Lufthansa lança embarque biométrico no aeroporto de Miami


Divulgação/Sita
A Lufthansa introduziu câmeras de reconhecimento facial em seu portão de embarque no Aeroporto Internacional de Miami (EUA).

As câmeras fotografam os passageiros e os comparam com um banco de dados contendo a foto deles para determinar se devem ser aprovados para embarque. O processo é concluído em dois segundos e as imagens são provenientes de fotos enviadas anteriormente, vistos ou outros documentos de viagem.

A Sita, que fornece soluções de TI no setor de aviação e trabalhou com a Lufthansa no projeto, relatou anteriormente que 71% das companhias aéreas e 77% dos aeroportos estão planejando programas importantes ou pesquisas em biometria.

“O embarque biométrico é uma forma de viagem eficiente e livre de problemas, que ajuda a acelerar o processo de embarque e, ao mesmo tempo, aumenta a segurança. Estamos entusiasmados em sermos a companhia aérea pioneira a introduzir este avanço tecnológico no aeroporto de Miami”, afirma o diretor sênior de Gerenciamento de Produtos e Serviços Digitais da Lufthansa, Bjoern Becker.

Outras companhias aéreas seguem a mesma linha, como a Delta, que lançou seu terminal biométrico no aeroporto de Hartsfield-Jackson, em Atlanta (EUA), em novembro do ano passado. Os passageiros no terminal podem usar a tecnologia de reconhecimento facial no check-in, bag-drop, controle de passaporte e embarque, embora um passaporte e cartão de embarque ainda devam ser transportados.

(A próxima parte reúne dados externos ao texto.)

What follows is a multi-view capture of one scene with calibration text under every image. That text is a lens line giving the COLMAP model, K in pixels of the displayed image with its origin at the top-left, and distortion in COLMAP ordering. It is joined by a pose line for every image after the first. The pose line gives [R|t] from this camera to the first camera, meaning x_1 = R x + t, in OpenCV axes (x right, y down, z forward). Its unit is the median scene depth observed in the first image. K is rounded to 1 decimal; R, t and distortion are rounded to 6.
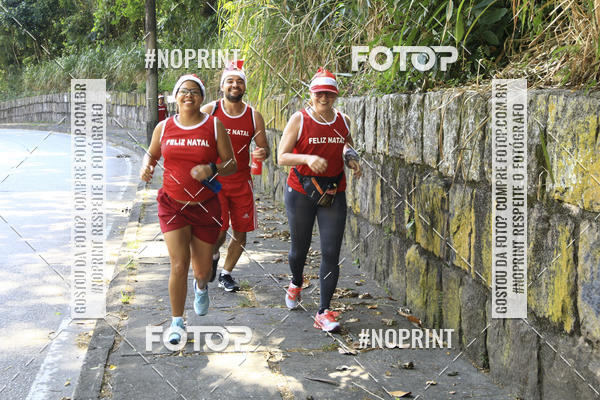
lens RADIAL K [[4410.3, 0, 285.8], [0, 4410.3, 203.7], [0, 0, 1]] dist [3.492342, 0.000000]
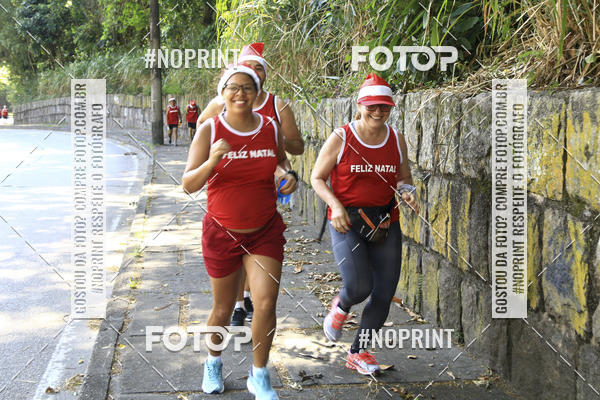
lens RADIAL K [[4268.9, 0, 305.9], [0, 4268.9, 189.9], [0, 0, 1]] dist [3.150160, 0.000000]
pose [[0.999965, -0.007126, 0.004453, 0.001807], [0.007139, 0.999970, -0.002942, 0.001683], [-0.004432, 0.002973, 0.999986, -0.058280]]
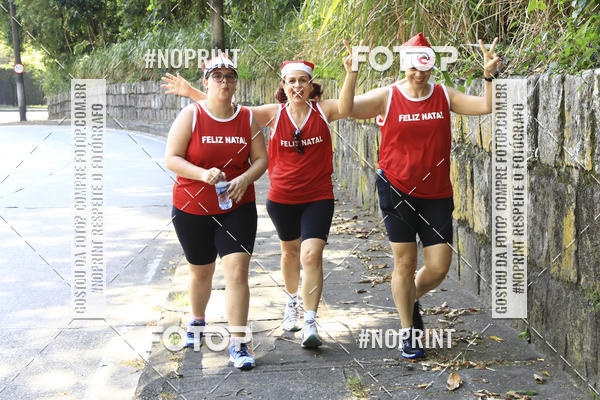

O aeroporto internacional de Miami abriu uma instalação de entrada totalmente biométrica no Terminal E em fevereiro do ano passado e com isso diminuiu em até 80% o tempo de processamento para as companhias aéreas participantes.

O Reino Unido é outro local no qual mais companhias aéreas usarão biometria no próximo ano. Heathrow investiu 50 milhões de libras em um programa de biometria e a British Airways planeja usar a tecnologia em Londres e no aeroporto Gatwick.

Embora as companhias aéreas, os aeroportos e as agências de segurança ofereçam seus benefícios aos passageiros por meio de tempos de processamento mais rápidos, alguns passageiros acreditam que não foram devidamente consultados sobre o uso crescente de seus dados biométricos.